**REQUIRED WORK:** Count the lines in the entries below that contain the word "écran". Reply with that number alone.

Saved data entries:
......

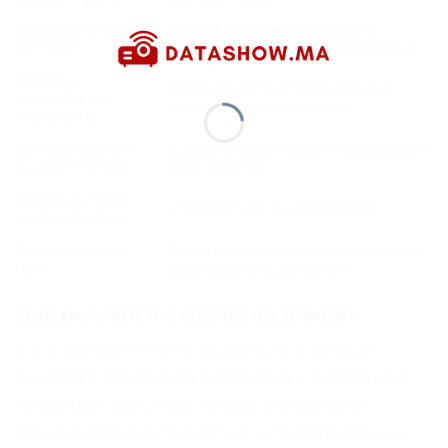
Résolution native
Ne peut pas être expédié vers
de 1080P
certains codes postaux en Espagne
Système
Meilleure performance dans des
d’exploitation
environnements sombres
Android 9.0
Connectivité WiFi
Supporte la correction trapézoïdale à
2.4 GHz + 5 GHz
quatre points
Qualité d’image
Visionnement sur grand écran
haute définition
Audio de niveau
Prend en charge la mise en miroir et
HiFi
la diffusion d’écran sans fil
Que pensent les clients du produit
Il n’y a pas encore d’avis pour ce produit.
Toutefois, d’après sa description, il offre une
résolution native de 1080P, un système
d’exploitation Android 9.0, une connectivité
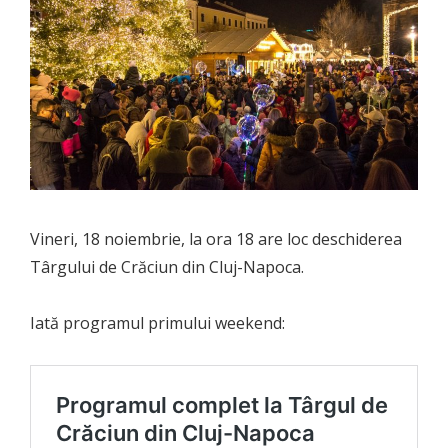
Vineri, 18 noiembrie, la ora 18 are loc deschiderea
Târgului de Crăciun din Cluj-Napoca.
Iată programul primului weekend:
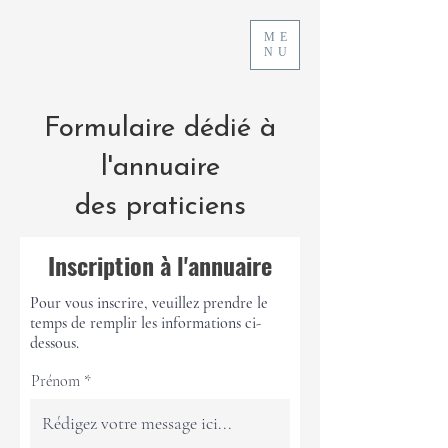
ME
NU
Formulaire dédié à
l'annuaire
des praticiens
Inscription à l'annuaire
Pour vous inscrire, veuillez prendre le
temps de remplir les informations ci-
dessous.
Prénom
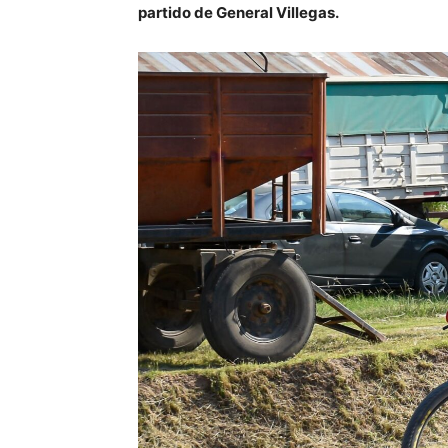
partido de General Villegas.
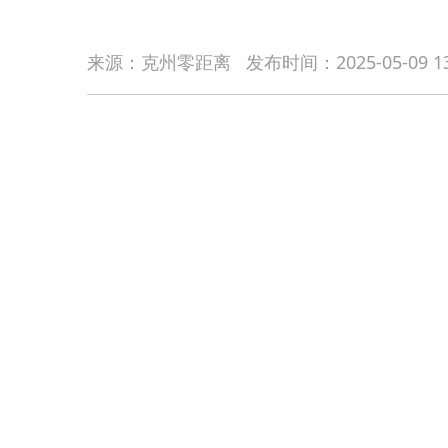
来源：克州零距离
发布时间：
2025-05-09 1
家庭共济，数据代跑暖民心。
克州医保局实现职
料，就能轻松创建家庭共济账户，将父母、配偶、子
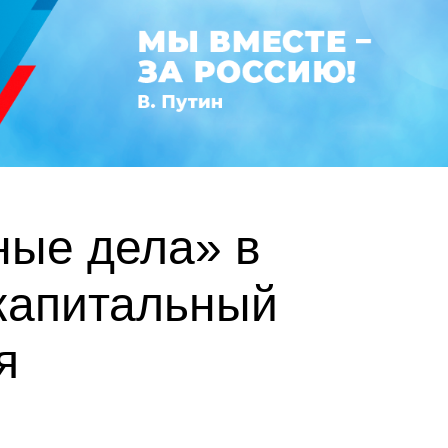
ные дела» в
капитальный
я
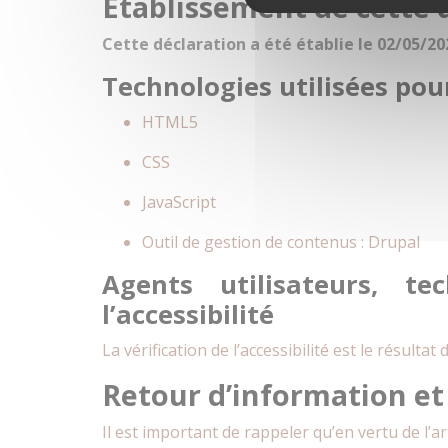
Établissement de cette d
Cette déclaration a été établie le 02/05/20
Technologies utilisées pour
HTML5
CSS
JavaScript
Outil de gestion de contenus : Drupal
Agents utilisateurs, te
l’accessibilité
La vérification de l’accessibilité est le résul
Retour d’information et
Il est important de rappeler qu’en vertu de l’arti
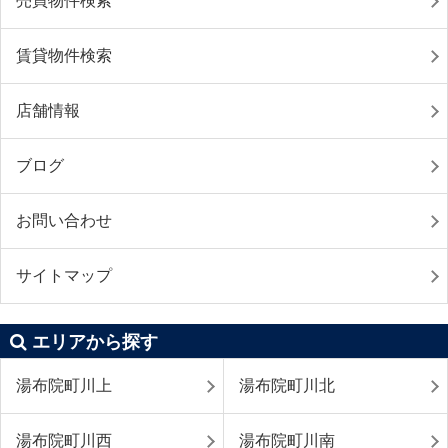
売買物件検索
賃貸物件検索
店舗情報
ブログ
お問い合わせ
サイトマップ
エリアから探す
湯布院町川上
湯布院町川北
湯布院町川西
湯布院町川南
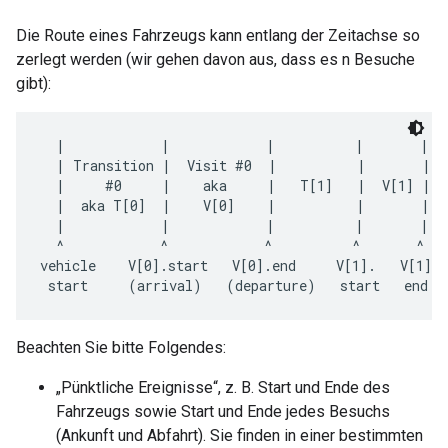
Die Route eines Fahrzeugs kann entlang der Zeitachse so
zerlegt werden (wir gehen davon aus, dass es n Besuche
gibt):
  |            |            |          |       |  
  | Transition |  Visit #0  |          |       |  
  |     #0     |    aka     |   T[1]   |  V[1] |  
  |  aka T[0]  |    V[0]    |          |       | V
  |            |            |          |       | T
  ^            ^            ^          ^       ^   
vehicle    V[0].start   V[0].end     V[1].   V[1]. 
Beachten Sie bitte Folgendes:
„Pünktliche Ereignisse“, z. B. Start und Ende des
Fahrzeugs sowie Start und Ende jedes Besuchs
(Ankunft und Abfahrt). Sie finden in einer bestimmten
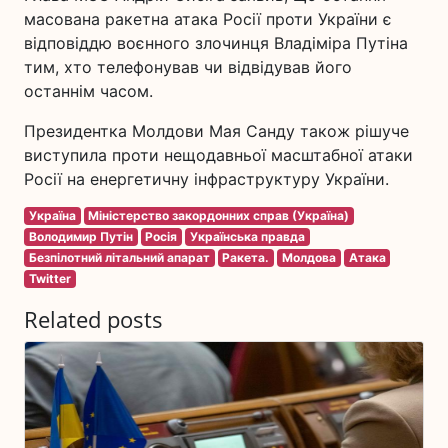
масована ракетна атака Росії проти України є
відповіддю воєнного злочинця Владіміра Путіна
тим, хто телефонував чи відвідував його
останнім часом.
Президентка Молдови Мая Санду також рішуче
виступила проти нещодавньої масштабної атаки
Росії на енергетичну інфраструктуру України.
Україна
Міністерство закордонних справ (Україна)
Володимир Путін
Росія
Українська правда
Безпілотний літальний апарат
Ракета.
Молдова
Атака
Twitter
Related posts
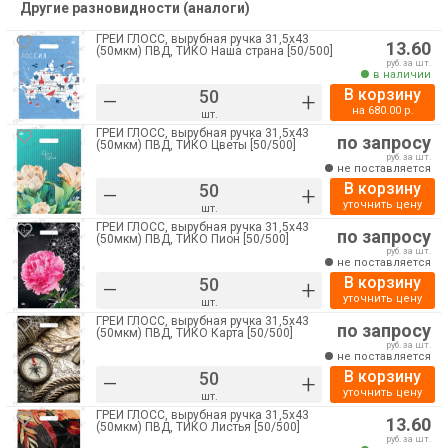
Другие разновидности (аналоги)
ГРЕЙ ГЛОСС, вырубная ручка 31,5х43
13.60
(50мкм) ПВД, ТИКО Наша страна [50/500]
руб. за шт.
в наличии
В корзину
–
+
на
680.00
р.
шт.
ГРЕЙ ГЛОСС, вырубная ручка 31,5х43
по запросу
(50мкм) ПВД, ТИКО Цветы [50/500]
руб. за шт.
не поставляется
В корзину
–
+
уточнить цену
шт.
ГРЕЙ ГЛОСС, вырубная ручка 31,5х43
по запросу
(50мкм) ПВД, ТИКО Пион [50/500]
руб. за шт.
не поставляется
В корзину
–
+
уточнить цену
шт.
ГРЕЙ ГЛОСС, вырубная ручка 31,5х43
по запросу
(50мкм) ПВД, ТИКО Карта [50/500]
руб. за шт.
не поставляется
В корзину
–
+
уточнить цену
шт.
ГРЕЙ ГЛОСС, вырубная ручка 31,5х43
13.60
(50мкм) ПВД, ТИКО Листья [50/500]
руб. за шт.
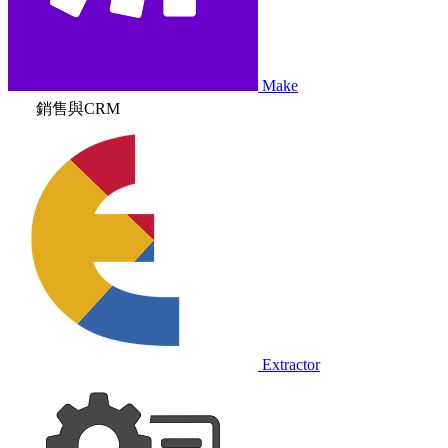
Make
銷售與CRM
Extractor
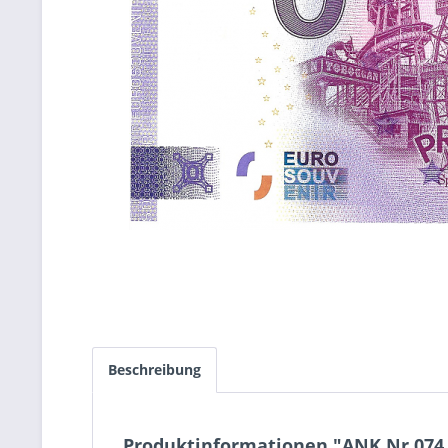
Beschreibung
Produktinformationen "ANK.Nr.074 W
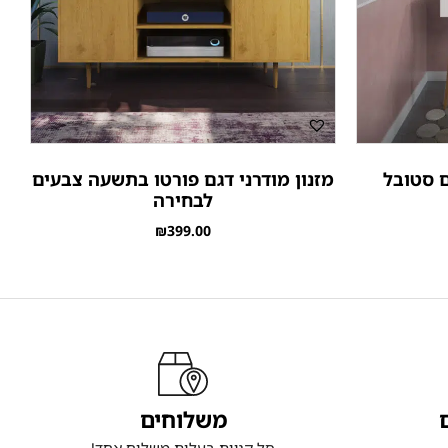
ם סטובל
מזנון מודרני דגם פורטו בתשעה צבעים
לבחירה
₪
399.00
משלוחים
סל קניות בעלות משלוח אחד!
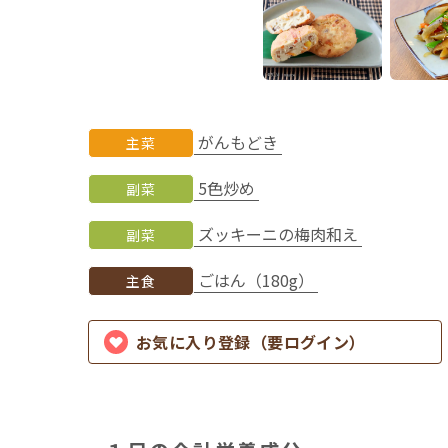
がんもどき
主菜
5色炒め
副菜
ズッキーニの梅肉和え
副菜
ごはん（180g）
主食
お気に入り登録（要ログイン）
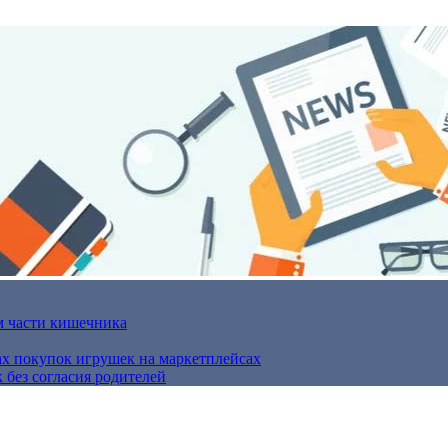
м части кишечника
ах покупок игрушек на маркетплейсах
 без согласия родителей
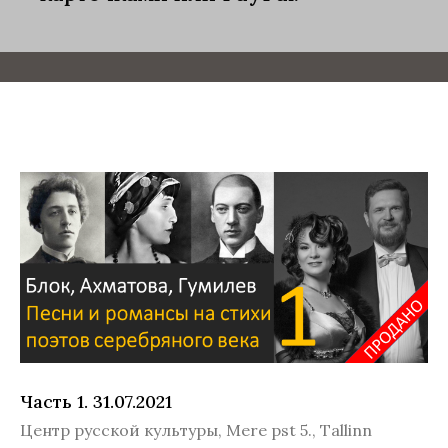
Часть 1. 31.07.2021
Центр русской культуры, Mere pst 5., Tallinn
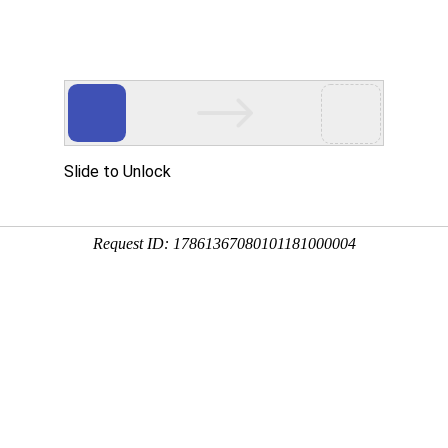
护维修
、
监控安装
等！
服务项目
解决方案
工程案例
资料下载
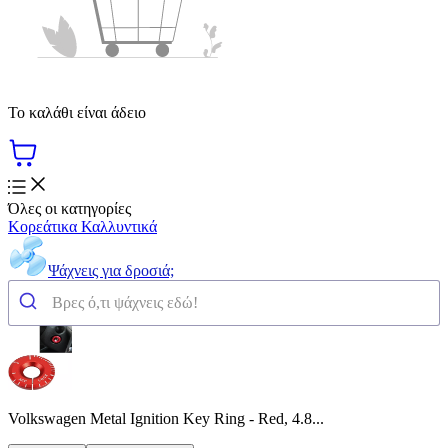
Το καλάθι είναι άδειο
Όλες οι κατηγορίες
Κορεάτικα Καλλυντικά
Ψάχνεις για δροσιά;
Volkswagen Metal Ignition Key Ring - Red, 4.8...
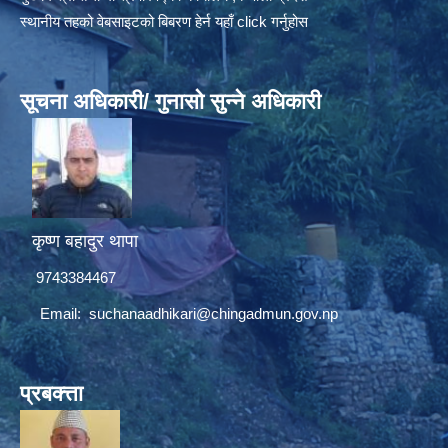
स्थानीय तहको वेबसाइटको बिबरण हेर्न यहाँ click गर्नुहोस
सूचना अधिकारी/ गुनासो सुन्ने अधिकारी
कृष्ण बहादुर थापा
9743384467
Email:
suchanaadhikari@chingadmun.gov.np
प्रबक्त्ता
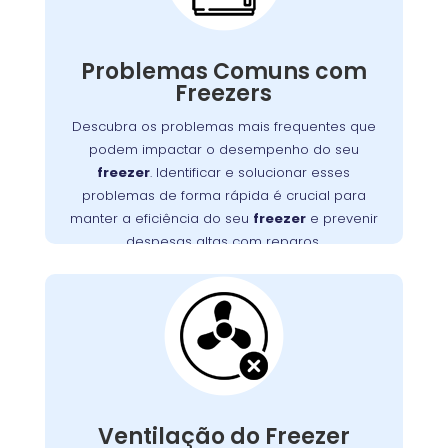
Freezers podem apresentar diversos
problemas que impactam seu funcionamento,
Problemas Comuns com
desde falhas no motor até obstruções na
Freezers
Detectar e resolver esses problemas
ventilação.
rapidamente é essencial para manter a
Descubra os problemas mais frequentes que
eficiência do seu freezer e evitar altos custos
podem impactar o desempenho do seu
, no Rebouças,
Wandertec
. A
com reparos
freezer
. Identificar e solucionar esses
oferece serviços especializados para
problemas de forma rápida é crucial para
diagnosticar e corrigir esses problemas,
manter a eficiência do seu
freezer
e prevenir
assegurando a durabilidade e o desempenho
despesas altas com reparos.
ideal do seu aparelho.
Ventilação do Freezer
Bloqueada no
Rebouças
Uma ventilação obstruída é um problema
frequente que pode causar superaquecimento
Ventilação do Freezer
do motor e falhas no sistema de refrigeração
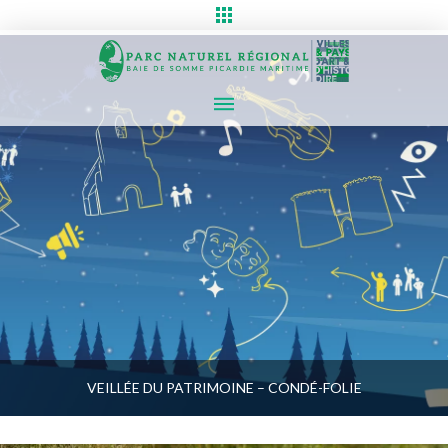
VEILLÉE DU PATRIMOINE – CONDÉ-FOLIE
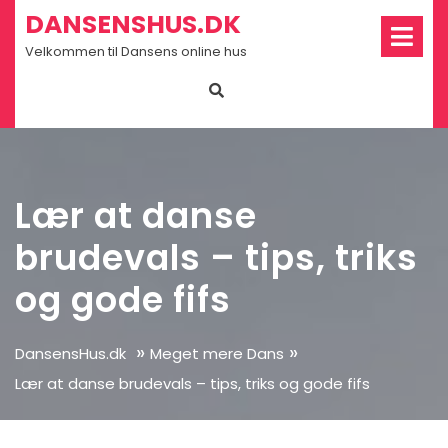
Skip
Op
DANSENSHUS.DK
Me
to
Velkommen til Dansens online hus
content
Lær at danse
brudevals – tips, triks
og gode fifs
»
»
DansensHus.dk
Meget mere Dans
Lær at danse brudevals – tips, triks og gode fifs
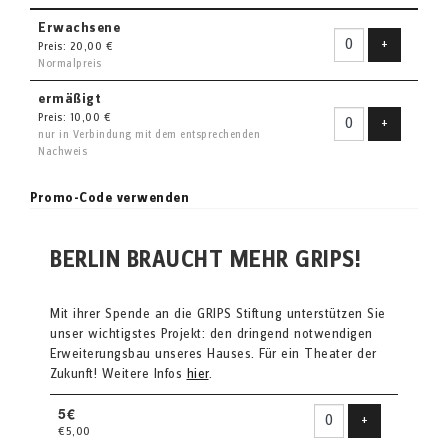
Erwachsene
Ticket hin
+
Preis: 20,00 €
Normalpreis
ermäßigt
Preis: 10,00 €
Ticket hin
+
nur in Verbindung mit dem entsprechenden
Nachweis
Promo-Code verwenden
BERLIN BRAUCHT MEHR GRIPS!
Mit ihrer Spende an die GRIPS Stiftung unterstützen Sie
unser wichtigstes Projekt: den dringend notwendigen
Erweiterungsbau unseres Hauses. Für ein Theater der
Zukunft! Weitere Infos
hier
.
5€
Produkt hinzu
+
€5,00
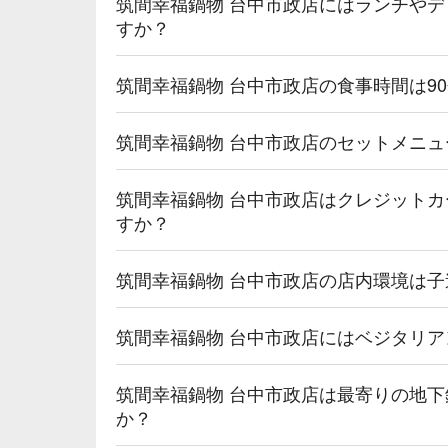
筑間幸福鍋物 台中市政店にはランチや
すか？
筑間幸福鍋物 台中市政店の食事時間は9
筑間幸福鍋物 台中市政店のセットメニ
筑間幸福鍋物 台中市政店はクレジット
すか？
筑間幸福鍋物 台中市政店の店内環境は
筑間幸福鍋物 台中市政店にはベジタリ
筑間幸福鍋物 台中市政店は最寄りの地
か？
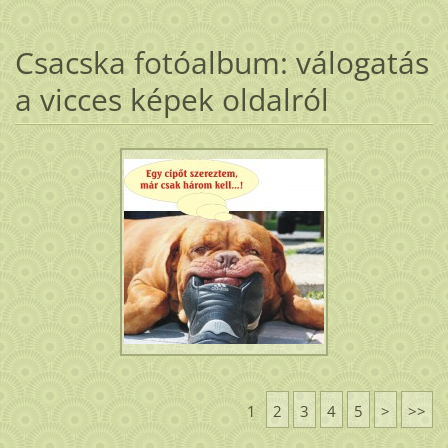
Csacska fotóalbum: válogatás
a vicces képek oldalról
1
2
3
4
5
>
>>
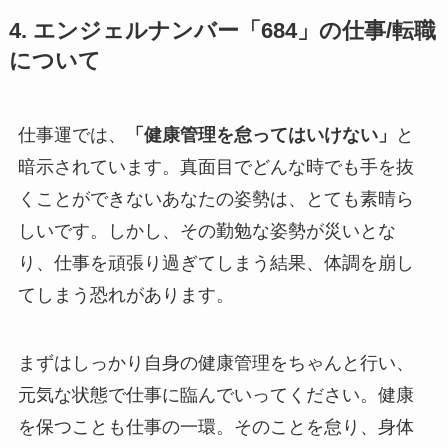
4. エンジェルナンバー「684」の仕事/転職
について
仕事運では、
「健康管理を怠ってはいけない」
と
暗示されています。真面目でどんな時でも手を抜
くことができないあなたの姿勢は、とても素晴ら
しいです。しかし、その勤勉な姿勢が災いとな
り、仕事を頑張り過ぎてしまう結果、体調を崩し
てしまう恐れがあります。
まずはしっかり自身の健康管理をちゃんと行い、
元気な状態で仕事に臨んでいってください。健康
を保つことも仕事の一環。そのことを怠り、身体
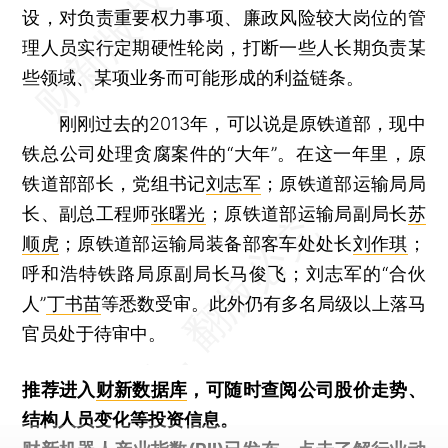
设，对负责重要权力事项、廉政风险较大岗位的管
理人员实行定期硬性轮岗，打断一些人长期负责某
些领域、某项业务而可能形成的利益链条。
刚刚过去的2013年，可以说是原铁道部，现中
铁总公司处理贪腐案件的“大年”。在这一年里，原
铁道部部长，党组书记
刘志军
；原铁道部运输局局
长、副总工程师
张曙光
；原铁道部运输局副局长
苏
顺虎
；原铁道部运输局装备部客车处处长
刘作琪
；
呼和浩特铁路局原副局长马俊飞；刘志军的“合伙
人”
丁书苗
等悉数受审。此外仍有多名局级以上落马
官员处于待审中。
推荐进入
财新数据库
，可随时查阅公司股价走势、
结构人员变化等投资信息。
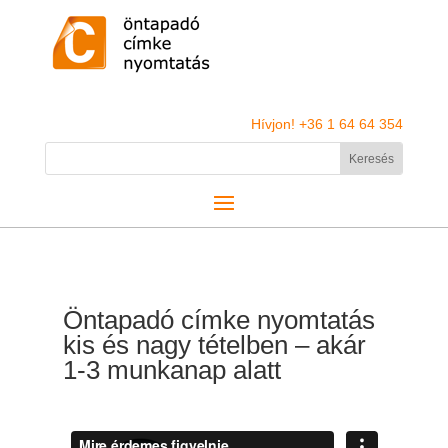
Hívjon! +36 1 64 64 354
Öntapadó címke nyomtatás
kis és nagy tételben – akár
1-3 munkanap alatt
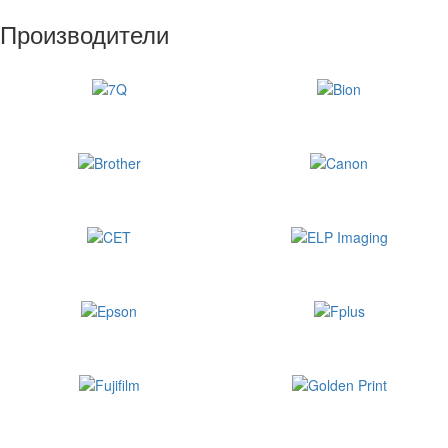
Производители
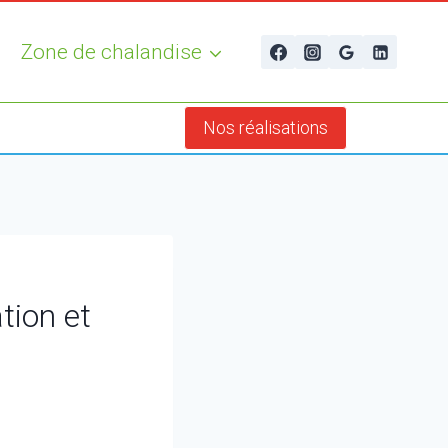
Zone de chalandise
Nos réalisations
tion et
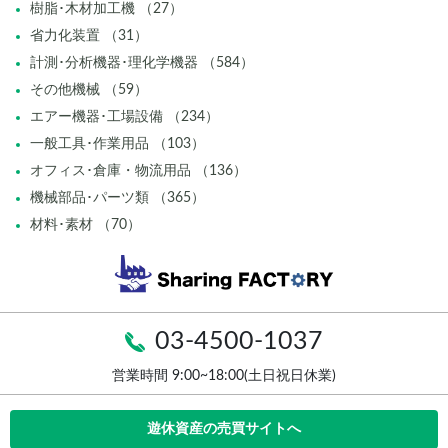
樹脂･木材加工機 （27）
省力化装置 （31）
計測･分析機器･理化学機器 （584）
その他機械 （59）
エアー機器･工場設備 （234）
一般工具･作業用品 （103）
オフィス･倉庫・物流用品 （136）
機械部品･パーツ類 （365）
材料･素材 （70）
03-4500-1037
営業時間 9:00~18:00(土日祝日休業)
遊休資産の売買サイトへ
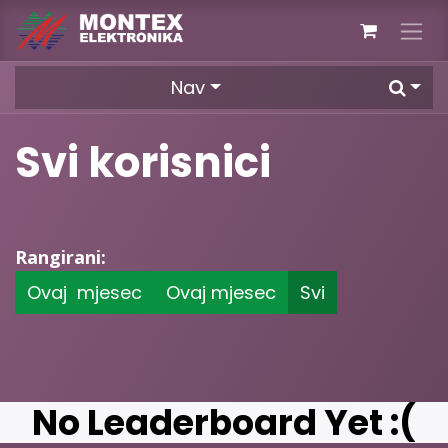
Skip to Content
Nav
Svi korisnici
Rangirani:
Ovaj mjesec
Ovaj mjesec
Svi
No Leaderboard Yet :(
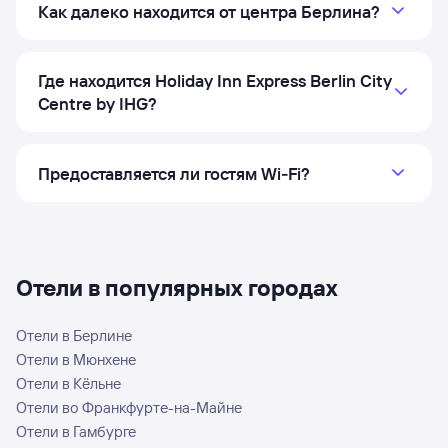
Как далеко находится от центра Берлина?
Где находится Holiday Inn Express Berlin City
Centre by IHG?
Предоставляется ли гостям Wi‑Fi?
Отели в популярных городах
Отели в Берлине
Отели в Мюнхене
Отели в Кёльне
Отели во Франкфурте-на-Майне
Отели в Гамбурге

......

**RESPONSE AREA:** 2